6 McVitie’s Digestive Dark Chocolate biscuits
500 ml whole milk
50 ml cream
75 g egg yolk
125 g sugar
25 g dextrose
25 g milk powder
2 g carob flour
60 g chocolate chips
½ teaspoon of vanilla
8 McVitie’s Digestive Dark Chocolate biscuits and 100 g chocolate chips
1. Beat the egg yolks with the sugar. Heat the milk in a saucepan, the powdered milk (or if you prefer, 25 g of fresh cream) and the vanilla. Pour this hot mixture into the beaten egg yolks, stirring with a whisk. Put everything in a saucepan and bring to 85 ° while continuing to mix. Remove the pot from the heat and transfer the mixture to a very cold bowl, then add the cream and the carob flour, mixing well.

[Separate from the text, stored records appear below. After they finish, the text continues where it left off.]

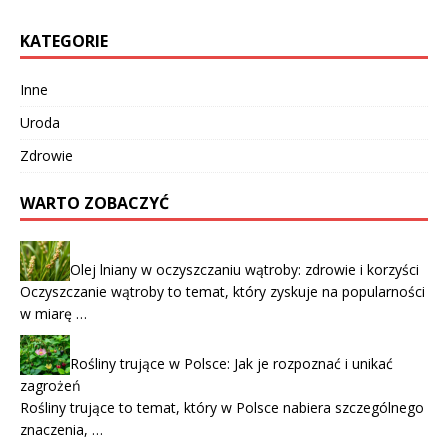
KATEGORIE
Inne
Uroda
Zdrowie
WARTO ZOBACZYĆ
Olej lniany w oczyszczaniu wątroby: zdrowie i korzyści
Oczyszczanie wątroby to temat, który zyskuje na popularności
w miarę …
Rośliny trujące w Polsce: Jak je rozpoznać i unikać
zagrożeń
Rośliny trujące to temat, który w Polsce nabiera szczególnego
znaczenia, …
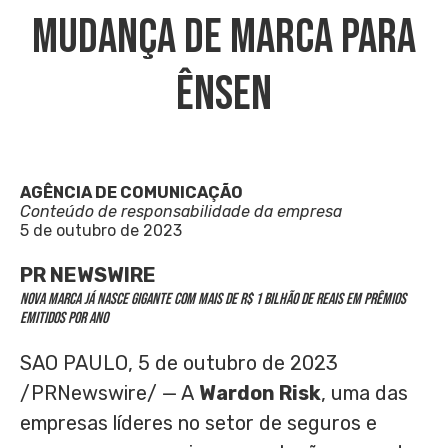
Mudança De Marca Para
Ênsen
AGÊNCIA DE COMUNICAÇÃO
Conteúdo de responsabilidade da empresa
5 de outubro de 2023
PR NEWSWIRE
Nova marca já nasce gigante com mais de
R$ 1
bilhão de reais em prêmios
emitidos por ano
SAO PAULO
,
5 de outubro de 2023
/PRNewswire/ — A
Wardon Risk
, uma das
empresas líderes no setor de seguros e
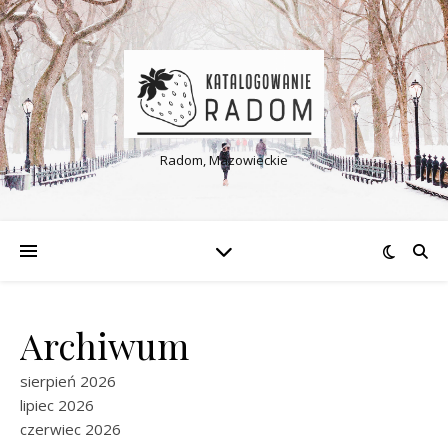
Radom, Mazowieckie
Archiwum
sierpień 2026
lipiec 2026
czerwiec 2026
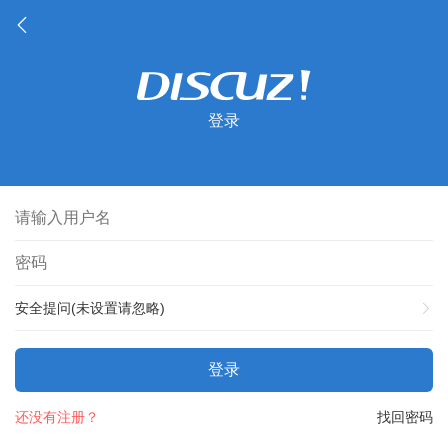
登录
安全提问(未设置请忽略)
登录
还没有注册？
找回密码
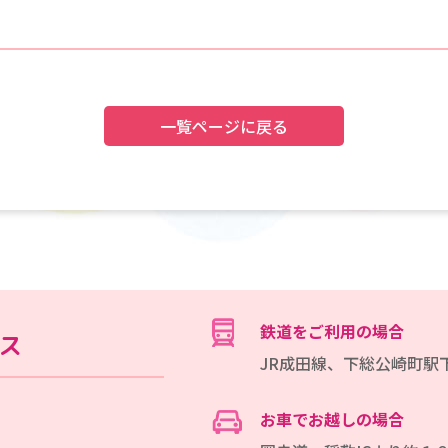
一覧ページに戻る
鉄道をご利用の場合
ス
JR成田線、下総公崎町駅
お車でお越しの場合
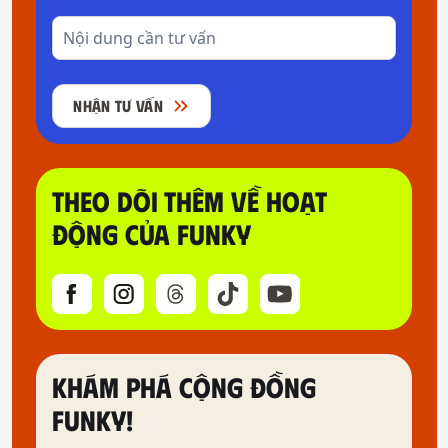
NHẬN TƯ VẤN
THEO DÕI THÊM VỀ HOẠT
ĐỘNG CỦA FUNKY
KHÁM PHÁ CỘNG ĐỒNG
FUNKY!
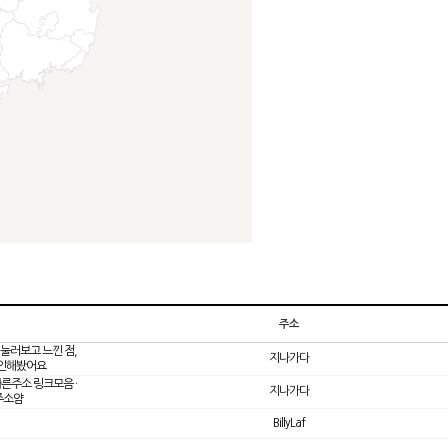
주소
눌러보고 느낀 점,
지나가다
확인해봤어요
빠른주소 링크모음 ·
지나가다
 주소얌
BillyLaf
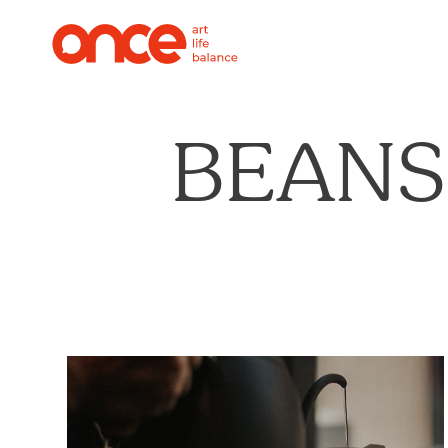
BEANS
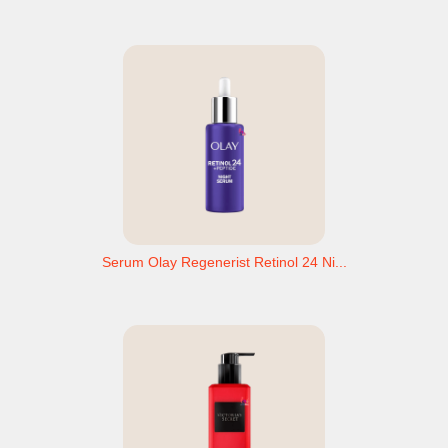
Serum Olay Regenerist Retinol 24 Ni...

2. Wait until the base of the ice cream has cooled and transfer it to the baskets of the ice cream maker for creaming, until it reaches a compact consistency: it usually takes about 40 minutes (however, it depends on the ice cream maker used).
3. Incorporate the previously crumbled McVitie’s Digestive Dark Chocolate biscuits and the chocolate chips into the creamy ice cream, stirring quickly for a uniform amalgam.
4. Serve a scoop of ice cream between two McVitie’s Digestive Dark Chocolate biscuits and decorate with chocolate chips.